About this exercise =
Pick out each line below containing "Court".

Task input =
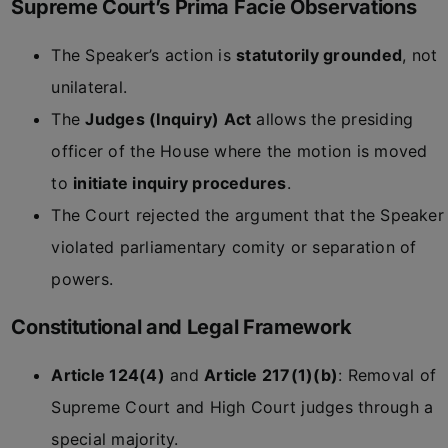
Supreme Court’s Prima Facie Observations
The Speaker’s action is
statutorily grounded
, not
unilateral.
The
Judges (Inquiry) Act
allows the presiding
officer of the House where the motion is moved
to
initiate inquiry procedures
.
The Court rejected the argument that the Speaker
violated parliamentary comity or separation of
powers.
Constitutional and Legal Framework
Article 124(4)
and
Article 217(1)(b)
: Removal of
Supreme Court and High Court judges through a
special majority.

---

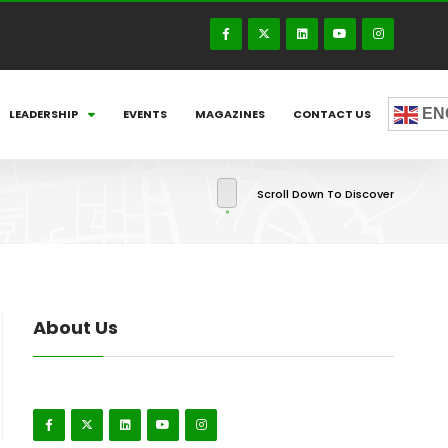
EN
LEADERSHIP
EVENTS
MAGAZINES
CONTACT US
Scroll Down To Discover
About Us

Result =
Supreme Court’s Prima Facie Observations
The Court rejected the argument that the Speaker
Supreme Court and High Court judges through a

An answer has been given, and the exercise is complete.